(Stored dataset items)
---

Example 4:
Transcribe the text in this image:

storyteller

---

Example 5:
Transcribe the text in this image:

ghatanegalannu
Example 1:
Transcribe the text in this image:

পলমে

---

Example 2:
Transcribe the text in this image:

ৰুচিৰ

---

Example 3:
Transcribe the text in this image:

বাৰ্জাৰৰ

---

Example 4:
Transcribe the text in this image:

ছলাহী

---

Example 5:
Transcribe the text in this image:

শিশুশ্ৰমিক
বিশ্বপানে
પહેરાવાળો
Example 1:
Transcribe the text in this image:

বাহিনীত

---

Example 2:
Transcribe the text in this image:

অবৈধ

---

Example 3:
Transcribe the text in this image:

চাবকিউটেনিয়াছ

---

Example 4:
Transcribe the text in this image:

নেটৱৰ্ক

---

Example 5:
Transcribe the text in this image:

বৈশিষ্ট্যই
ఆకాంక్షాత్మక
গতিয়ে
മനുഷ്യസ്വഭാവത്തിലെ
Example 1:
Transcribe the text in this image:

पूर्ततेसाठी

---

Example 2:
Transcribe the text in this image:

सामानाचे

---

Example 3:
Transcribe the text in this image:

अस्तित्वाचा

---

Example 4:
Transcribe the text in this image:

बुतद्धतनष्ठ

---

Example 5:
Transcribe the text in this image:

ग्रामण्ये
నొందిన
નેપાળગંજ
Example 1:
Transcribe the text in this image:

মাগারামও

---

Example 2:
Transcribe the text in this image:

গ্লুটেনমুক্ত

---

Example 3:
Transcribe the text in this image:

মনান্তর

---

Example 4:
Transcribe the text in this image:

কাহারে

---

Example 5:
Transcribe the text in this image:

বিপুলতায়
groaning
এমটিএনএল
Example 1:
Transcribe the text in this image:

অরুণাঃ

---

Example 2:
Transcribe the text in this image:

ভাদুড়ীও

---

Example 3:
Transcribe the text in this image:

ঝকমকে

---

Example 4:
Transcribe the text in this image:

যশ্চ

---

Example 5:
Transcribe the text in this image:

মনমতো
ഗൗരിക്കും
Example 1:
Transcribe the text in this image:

* **Task description**
Every record above must be set down again, word for word.

* **Answer**
---

Example 4:
Transcribe the text in this image:

storyteller

---

Example 5:
Transcribe the text in this image:

ghatanegalannu
Example 1:
Transcribe the text in this image:

পলমে

---

Example 2:
Transcribe the text in this image:

ৰুচিৰ

---

Example 3:
Transcribe the text in this image:

বাৰ্জাৰৰ

---

Example 4:
Transcribe the text in this image:

ছলাহী

---

Example 5:
Transcribe the text in this image:

শিশুশ্ৰমিক
বিশ্বপানে
પહેરાવાળો
Example 1:
Transcribe the text in this image:

বাহিনীত

---

Example 2:
Transcribe the text in this image:

অবৈধ

---

Example 3:
Transcribe the text in this image:

চাবকিউটেনিয়াছ

---

Example 4:
Transcribe the text in this image:

নেটৱৰ্ক

---

Example 5:
Transcribe the text in this image:

বৈশিষ্ট্যই
ఆకాంక్షాత్మక
গতিয়ে
മനുഷ്യസ്വഭാവത്തിലെ
Example 1:
Transcribe the text in this image:

पूर्ततेसाठी

---

Example 2:
Transcribe the text in this image:

सामानाचे

---

Example 3:
Transcribe the text in this image:

अस्तित्वाचा

---

Example 4:
Transcribe the text in this image:

बुतद्धतनष्ठ

---

Example 5:
Transcribe the text in this image:

ग्रामण्ये
నొందిన
નેપાળગંજ
Example 1:
Transcribe the text in this image:

মাগারামও

---

Example 2:
Transcribe the text in this image:

গ্লুটেনমুক্ত

---

Example 3:
Transcribe the text in this image:

মনান্তর

---

Example 4:
Transcribe the text in this image:

কাহারে

---

Example 5:
Transcribe the text in this image:

বিপুলতায়
groaning
এমটিএনএল
Example 1:
Transcribe the text in this image:

অরুণাঃ

---

Example 2:
Transcribe the text in this image:

ভাদুড়ীও

---

Example 3:
Transcribe the text in this image:

ঝকমকে

---

Example 4:
Transcribe the text in this image:

যশ্চ

---

Example 5:
Transcribe the text in this image:

মনমতো
ഗൗരിക്കും
Example 1:
Transcribe the text in this image:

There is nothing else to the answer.